In fact, wetlands are so central to the water cycle on earth that a world without wetlands would be a world without fresh water.

Their crucial role for climate adaptation and mitigation has been recognized across international frameworks and conventions.

But current approaches to water are not helping countries achieve their targets on climate, nature, or sustainable development. The protection and restoration of wetland ecosystems are not adequately integrated into national policy and legislation across sectors. As a result, rivers, lakes, and other wetlands are still undervalued and overlooked, and their rapid loss (faster than other ecosystems, along with their huge biodiversity, is exacerbating the at times, catastrophic impacts of climate change.

World leaders gather this week at UNFCCC COP28 in Dubai, where, earlier this year, the Presidency announced its intention to prioritise water in the climate agenda.

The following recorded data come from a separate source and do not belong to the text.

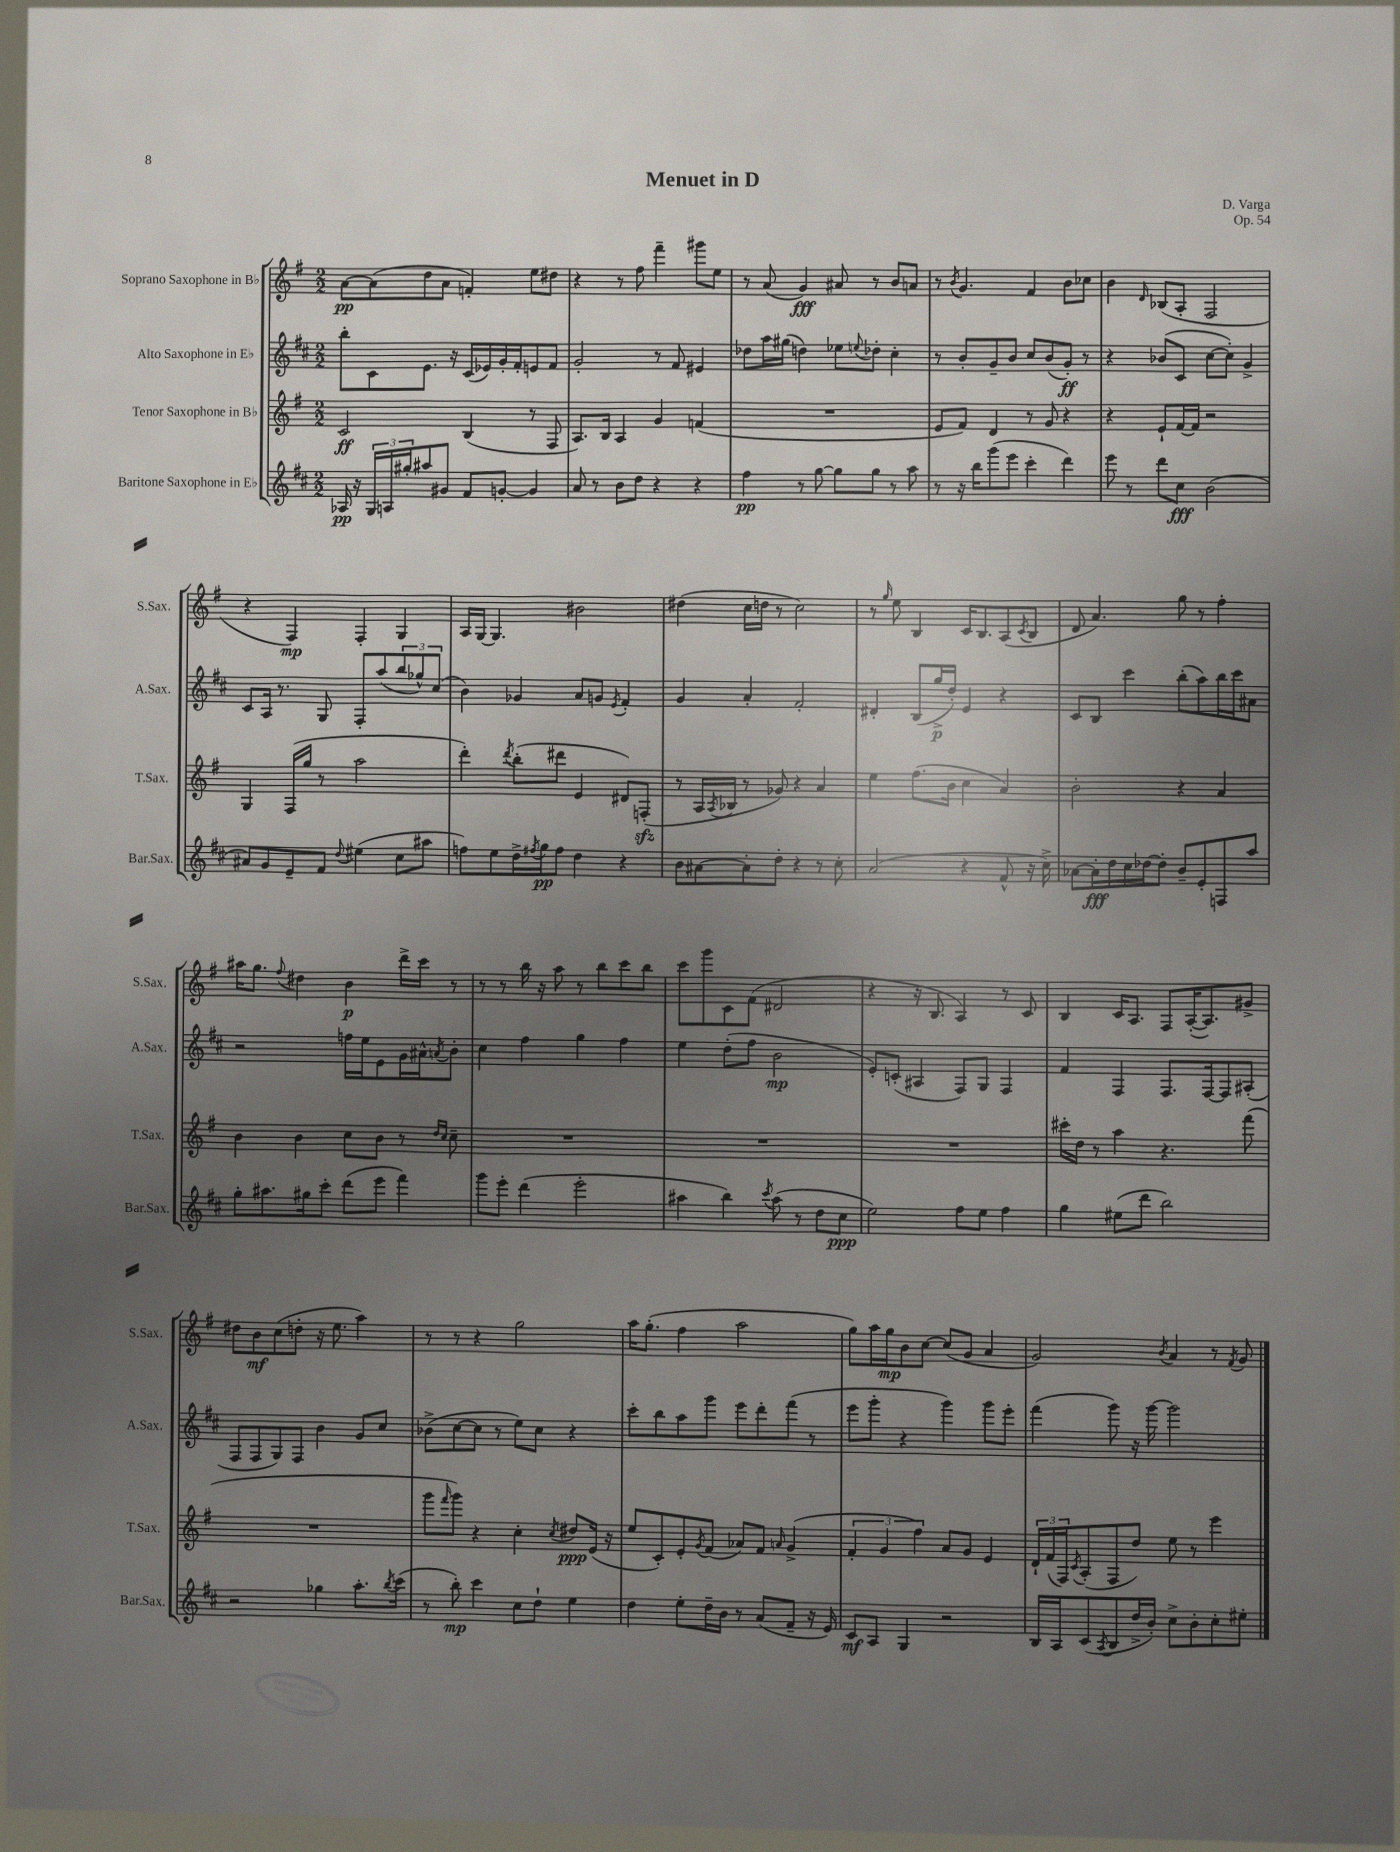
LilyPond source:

\header { title = "Menuet in D" composer = "D. Varga" opus = "Op. 54" }
<<
\new StaffGroup <<
\new Staff = "s0" \with { instrumentName = "Soprano Saxophone in Bb" shortInstrumentName = "S.Sax." } {
    \clef treble \key g \major \numericTimeSignature \time 2/2
    a'8~\pp a'8( d''8 a'8 f'4-.) e''8 dis''8 |
    r4 r8 fis''8 fis'''4-- gis'''8 e''8 |
    r8 a'8( g'4\fff) ais'8 r8 b'8 a'8 |
    r8 \acciaccatura { b'8 } g'4. fis'4 b'8 ces''8 |
    b'4 \grace { d'16 } bes8( a8-. fis2 |
    r4 fis4\mp) fis4-. g4 |
    a16 g16~ g4. bis'2 |
    dis''4( c''16 d''16 r8 c''2) |
    r8 \grace { g''16 } e''8 b4 c'16 b8. a8( \acciaccatura { c'8 } b8 |
    d'8 a'4.) g''8 r8 fis''4-. |
    ais''16 g''8. \appoggiatura { fis''8 } dis''4 b'4\p d'''16-> c'''16 r8 |
    r8 r8 b''16 r16 a''8 r8 b''8 c'''8 b''8 |
    c'''8 g'''8 c'8 fis'8( dis'2 |
    r4 r16 b8. a4) r8 c'8 |
    b4 c'16 a8. fis8 a16~-.( a8.) gis'8-> |
    dis''8 b'8\mf c''8( d''8-. r16 e''8. a''4) |
    r8 r8 r4 g''2 |
    a''16 g''8.-.( fis''4 a''2 |
    g''8) a''16 g''16\mp b'8 c''8~ c''8( g'8 a'4 |
    g'2) \acciaccatura { b'8 } a'4 r8 \acciaccatura { fis'8 } g'8 \bar "|." |
}
\new Staff = "s1" \with { instrumentName = "Alto Saxophone in Eb" shortInstrumentName = "A.Sax." } {
    \clef treble \key d \major \numericTimeSignature \time 2/2
    b''8-. cis'8 e'8. r16 cis'16( ees'16) g'16-. fis'16-. e'8 fis'8 |
    g'2-. r8 fis'8 eis'4 |
    des''8 a''16 gis''16( d''4) ees''8 \appoggiatura { e''8 } des''8-. cis''4-. |
    r8 b'8-. g'8-- b'8 cis''8 b'8( g'8-.\ff) r8 |
    r4 bes'8( cis'8 cis''8~ cis''8-.) g'4-> |
    cis'8 a16 r8. g8 fis8-. a''8( \tuplet 3/2 { b''8 ges''8-^) cis''8( } |
    b'4) ges'4 a'8 g'8 \acciaccatura { e'8 } fis'4-. |
    g'4 a'4-. fis'2-. |
    dis'4-. b8( g''16->\p d''16-.) e'4 r4 |
    cis'8 b8 cis'''4 b''8-.( a''8) b''16 cis'''16 ais'8 |
    r2 f''16 e''16 e'8 g'16 ais'16-^ \acciaccatura { a'8 } b'8-. |
    cis''4 fis''4 g''4 fis''4 |
    e''4 d''8-.( fis''8 b'2\mp |
    e'8-.) c'8-.( ais4 fis8) g8 fis4 |
    fis'4 fis4 fis8. fis16~ fis8 ais8-.( |
    fis8 fis8 g8) fis8 b'4 g'8 cis''8 |
    bes'8->( cis''8~ cis''8 r8 e''8) cis''8 r4 |
    cis'''8-. b''8 a''8 g'''8 e'''8 d'''8-. fis'''8( r8 |
    e'''8 g'''8-. r4 g'''4) g'''8 e'''8-. |
    fis'''4( g'''8) r16 g'''16~ g'''2 \bar "|." |
}
\new Staff = "s2" \with { instrumentName = "Tenor Saxophone in Bb" shortInstrumentName = "T.Sax." } {
    \clef treble \key g \major \numericTimeSignature \time 2/2
    c'2\ff b4( r8 fis8 |
    a8.) b16 a4 g'4 f'4( |
    R1 |
    e'8 fis'8) d'4 r8 g'8 r4 |
    r4 e'8-! fis'16~ fis'16 r2 |
    g4 fis16( g''16 r8 a''2 |
    d'''4-.) \acciaccatura { d'''8 } b''8-.( dis'''8 e'4 dis'8) f8-.\sfz( |
    r8 a16 \acciaccatura { a8 } bes16 r8 ges'8) r4 a'4 |
    e''4 fis''8.( b'16 c''4 a'4) |
    b'2-. r4 a'4 |
    b'4 b'4 c''8 b'8 r8 \grace { d''16 c''16 } c''8-- |
    R1 |
    R1 |
    R1 |
    cis'''16-. d''16 r8 a''4 r4. fis'''8( |
    R1 |
    g'''8 \grace { fis'''16 } g'''8) r4 c''4-. \acciaccatura { c''8 } dis''8\ppp e'16( r16 |
    e''8 c'8-.) e'8-. \acciaccatura { g'8 } fis'8( aes'8) fis'8 \grace { a'16 } g'4->( |
    \tuplet 3/2 { fis'4-. g'4 fis''4) } a'8 g'8 e'4 |
    \tuplet 3/2 { d'16-! fis'16( fis16) } \acciaccatura { c'8 } a8-.( fis8 d''8) e''8 r8 e'''4 \bar "|." |
}
\new Staff = "s3" \with { instrumentName = "Baritone Saxophone in Eb" shortInstrumentName = "Bar.Sax." } {
    \clef treble \key d \major \numericTimeSignature \time 2/2
    aes16\pp r16 \tuplet 3/2 { g16 a16 gis''16-. } ais''8 gis'8 fis'8 g'8~-. g'4 |
    a'8 r8 b'8 d''8 r4 r4 |
    fis''4\pp r8 g''8~ g''8 g''8 r8 a''8 |
    r8 r16 b''16 g'''8( e'''8 cis'''4-. d'''4) |
    e'''8 r8 d'''8 cis''8\fff b'2( |
    ais'8) g'8 e'8-- fis'8 \appoggiatura { d''8 } eis''4( cis''8 ais''8 |
    f''8) e''8 d''16-> \acciaccatura { fis''8 } g''16\pp fis''8 d''4 r4 |
    b'8 ais'8~ ais'8-. d''8-. r4 r8 cis''8-. |
    a'2( r4 fis'8-^ r16 cis''16->) |
    aes'8~ aes'16-.\fff d''16 cis''16 des''16~ des''8-. b'8-- e'8-. f8 a''8 |
    g''8-. ais''8. gis''16 cis'''8-. d'''8( e'''8 fis'''4) |
    g'''8 e'''8-. d'''4( e'''2-. |
    ais''4 b''4) \acciaccatura { cis'''8 } ais''8( r8 d''8 cis''8\ppp |
    e''2) fis''8 e''8 fis''4 |
    g''4 eis''8( d'''8 b''2) |
    r2 ges''4 a''8.-. \acciaccatura { b''8 } cis'''16( |
    r8 b''8-.\mp) cis'''4 cis''8 d''8-! e''4 |
    d''4 e''8-. d''16-- b'16 r8 a'8( fis'8-- r16 e'16) |
    cis'8\mf a8 g4 r2 |
    b16 a16 cis'8( \acciaccatura { a8 } b8 d''16-> b'16-.) cis''8-> b'8-. cis''8-. eis''8-. \bar "|." |
}
>>
>>
\layout { \context { \Score \remove "Bar_number_engraver" } }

The Freshwater Challenge - to which Wetlands International is a Core Partner along with WWF, IUCN, TNC, UNEP, Ramsar Convention and others - is the largest river and wetland restoration initiative in history. Launched by Colombia, the Democratic Republic of Congo, Ecuador, Gabon, Mexico, and Zambia at the UN 2023 Water Conference as part of the Water Action Agenda, it aims to restore 300,000 km of degraded rivers and 350 million hectares of degraded wetlands by 2030 (about 30 percent of degraded wetlands), as well as conserve intact freshwater ecosystems.

To this end the Freshwater Challenge has been chosen as one of the official Water Outcomes of COP28.  [Link to FWC video]

The Freshwater Challenge builds upon existing water-related initiatives and is a way to accelerate and align action to deliver commitments on climate, biodiversity, water, and sustainable development already made. Governments form the membership, and all UN countries are encouraged to join the Freshwater Challenge.

Wetlands International is proud to support a Ministerial Roundtable on the protection and restoration of freshwater ecosystems at COP28.

Research has shown that nature-based solutions can provide over one-third of the cost-effective climate mitigation needed to stabilize warming to below 2 °C by 2030 and there is a growing inclusion of coastal and marine ecosystems in climate strategies. What we need now is an equal focus on freshwater ecosystems – rivers, lakes, peatlands, and other wetlands – and rapid scaling up of these actions with the active support of all actors involved in water-related activities across sectors – from agriculture and infrastructure to finance and energy, from high-level policy reforms to local grassroots projects.

After the conclusion of the first Global Stocktake, countries should prioritise the inclusion of ambitious wetland actions in their Nationally Determined Contributions and National Action Plans for the years to come. Only through collective national leadership and political momentum will we be able to ensure a water-resilient future. We simply cannot afford inaction.